## WHAT YOU NEED TO DO
Your answer should hold exactly the lines from the one with "vfov_deg: 33.4" through the final line of the data below, reproduced as written.

(Records contained in a dataset)
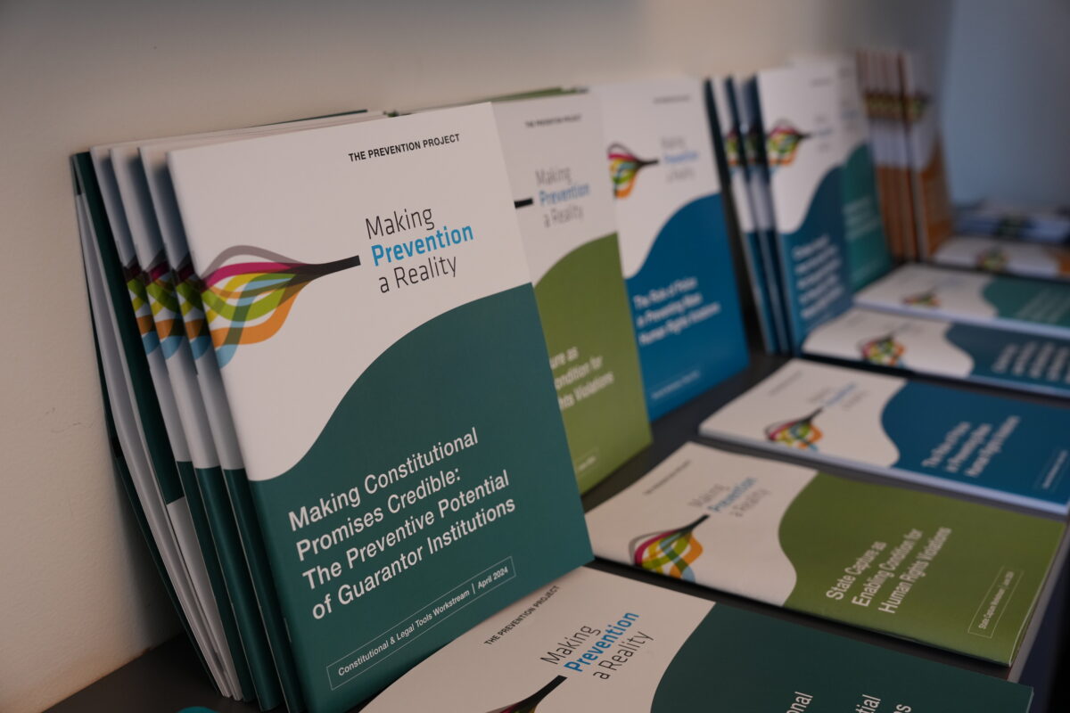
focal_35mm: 40
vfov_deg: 33.4
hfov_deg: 48.5
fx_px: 1189
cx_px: 535
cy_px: 356
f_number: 4
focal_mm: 40
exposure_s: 1/160
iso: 1000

## RESULT OF THIS EXERCISE
vfov_deg: 33.4
hfov_deg: 48.5
fx_px: 1189
cx_px: 535
cy_px: 356
f_number: 4
focal_mm: 40
exposure_s: 1/160
iso: 1000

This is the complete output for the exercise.